• EXCERPTED TEXT:

# Another lighting question



## xpac (Apr 29, 2004)

So I was thinking of picking up two 36" 95W bulbs for my 125 gallon tank from here:

http://www.marinedepot.com/aquarium_lighti...lbs.asp?CartId=

Does this look like it will work and not negatively affect my fish? Also should I get the white or blue?


----------



## ViBE (Jul 22, 2003)

Don't get those. They usually don't work well, get Metal Halide lighting system.


----------



## smithgrind_who (Mar 26, 2004)

I don't think those bulbs are best suited for a tank with plants. Photosynthesis is maximized around 5000K to 6500K.


----------



## channafreak (Mar 27, 2004)

Those are VHO bulbs. (very high output) You need a special ballist or you will burn up the old one. VHO ballasts can be bought for about $100-200.


----------



## xpac (Apr 29, 2004)

Ok, so do you guys have any suggestions on lighting for my 125 tank? I've got some big amazon swords, small java ferns, some java moss, and floating I have these lily things that aren't doing to well so I am planning on adding duckweed soon. Anyway, my current coralife bulbs are only 30 W (36" bulbs) a piece, and I am told that they are insufficient for the swords. So what would be the most cost effective lighting solution??

• EXTRACTED MATERIAL:
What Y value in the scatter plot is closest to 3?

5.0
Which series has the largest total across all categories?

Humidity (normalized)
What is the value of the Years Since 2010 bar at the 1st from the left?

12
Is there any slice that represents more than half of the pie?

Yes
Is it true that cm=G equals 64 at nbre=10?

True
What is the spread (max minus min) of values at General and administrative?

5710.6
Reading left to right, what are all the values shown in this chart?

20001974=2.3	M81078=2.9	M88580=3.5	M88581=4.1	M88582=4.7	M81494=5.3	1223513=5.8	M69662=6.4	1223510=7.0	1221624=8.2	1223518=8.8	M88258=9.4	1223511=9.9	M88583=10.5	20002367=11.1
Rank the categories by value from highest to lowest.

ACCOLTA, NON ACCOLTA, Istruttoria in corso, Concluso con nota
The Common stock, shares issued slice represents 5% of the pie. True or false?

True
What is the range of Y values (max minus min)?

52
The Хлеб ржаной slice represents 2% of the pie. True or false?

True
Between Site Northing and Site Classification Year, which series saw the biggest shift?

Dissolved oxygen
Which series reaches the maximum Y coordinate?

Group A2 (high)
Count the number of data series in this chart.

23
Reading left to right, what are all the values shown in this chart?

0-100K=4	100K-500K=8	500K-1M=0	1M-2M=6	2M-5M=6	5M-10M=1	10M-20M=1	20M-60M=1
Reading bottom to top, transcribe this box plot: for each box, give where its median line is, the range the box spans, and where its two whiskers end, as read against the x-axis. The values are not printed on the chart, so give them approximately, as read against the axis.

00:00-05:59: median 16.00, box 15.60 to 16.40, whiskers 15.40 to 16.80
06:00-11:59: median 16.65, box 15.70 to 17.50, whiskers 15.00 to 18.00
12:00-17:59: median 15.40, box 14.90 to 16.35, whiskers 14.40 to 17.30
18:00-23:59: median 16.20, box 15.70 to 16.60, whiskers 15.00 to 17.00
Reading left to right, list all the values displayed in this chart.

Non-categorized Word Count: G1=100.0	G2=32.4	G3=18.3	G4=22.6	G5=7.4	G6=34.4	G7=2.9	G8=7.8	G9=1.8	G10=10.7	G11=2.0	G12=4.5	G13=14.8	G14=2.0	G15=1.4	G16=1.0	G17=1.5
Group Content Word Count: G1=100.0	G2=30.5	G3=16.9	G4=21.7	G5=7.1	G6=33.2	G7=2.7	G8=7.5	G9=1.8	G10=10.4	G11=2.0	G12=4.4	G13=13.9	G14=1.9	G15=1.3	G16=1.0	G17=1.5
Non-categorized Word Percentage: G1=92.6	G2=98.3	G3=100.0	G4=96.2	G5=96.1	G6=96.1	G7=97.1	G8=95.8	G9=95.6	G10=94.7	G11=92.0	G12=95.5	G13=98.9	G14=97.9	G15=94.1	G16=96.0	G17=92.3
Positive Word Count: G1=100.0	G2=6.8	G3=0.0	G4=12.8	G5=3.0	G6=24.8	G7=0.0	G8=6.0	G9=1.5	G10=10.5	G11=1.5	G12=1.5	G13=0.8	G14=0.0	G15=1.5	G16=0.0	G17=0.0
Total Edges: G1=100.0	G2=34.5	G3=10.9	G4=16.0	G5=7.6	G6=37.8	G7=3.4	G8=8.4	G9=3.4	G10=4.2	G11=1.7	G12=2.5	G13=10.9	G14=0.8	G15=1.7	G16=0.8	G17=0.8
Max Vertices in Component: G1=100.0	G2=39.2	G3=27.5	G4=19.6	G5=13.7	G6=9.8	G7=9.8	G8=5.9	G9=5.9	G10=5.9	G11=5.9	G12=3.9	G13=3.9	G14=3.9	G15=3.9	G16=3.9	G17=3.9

• DIRECTIVE 1: In the aquarium lighting thread, how many watts is each of xpac's current coralife bulbs?
• DIRECTIVE 2: Pick up the aquarium lighting thread from where it stops.

• OUTPUT 1: 30 W each.

• OUTPUT 2:
----------



## channafreak (Mar 27, 2004)

Get some Allglass hoods and try two of the double strips or triple strips. Then put your old lights in front of your new ones. The triple tubes should give you 240 total watts and the double will give you 180 total watts. A little closer to your range.

http://www.drsfostersmith.com/Product/NavR...0&N=2004+113349

Try bigals too for cheaper price.
I dont know what your price limit is but it is not cheap setting up a planted tank. This was my cheapest solution for getting to 2 watts per gallon. You will probably have to spend about $250 for the right equipment. I have also done in the past shoplights bought at lowes with aquarium bulbs in them. Make sure they have electronic ballasts or you will burn the bulbs out quickly. The shoplights were about $15 a peice. You have to hang them over your tank however because they are not vented for heat and will most likely fail if placed on top of glass. Use the glass hoods also because them getting wet is a really bad idea. Its not the prettiest because of the glare off the top of the tank but it does the job cheaply.

Good luck
Jeff


----------



## xpac (Apr 29, 2004)

channafreak said:


> Get some Allglass hoods and try two of the double strips or triple strips. Then put your old lights in front of your new ones. The triple tubes should give you 240 total watts and the double will give you 180 total watts. A little closer to your range.
> 
> http://www.drsfostersmith.com/Product/NavR...0&N=2004+113349
> 
> ...


Actually I already have the glass hoods, so I just need to buy the lights and ballasts of course.

Is there a preferred type of bulb I should buy for these ballasts? Thanks!


----------



## channafreak (Mar 27, 2004)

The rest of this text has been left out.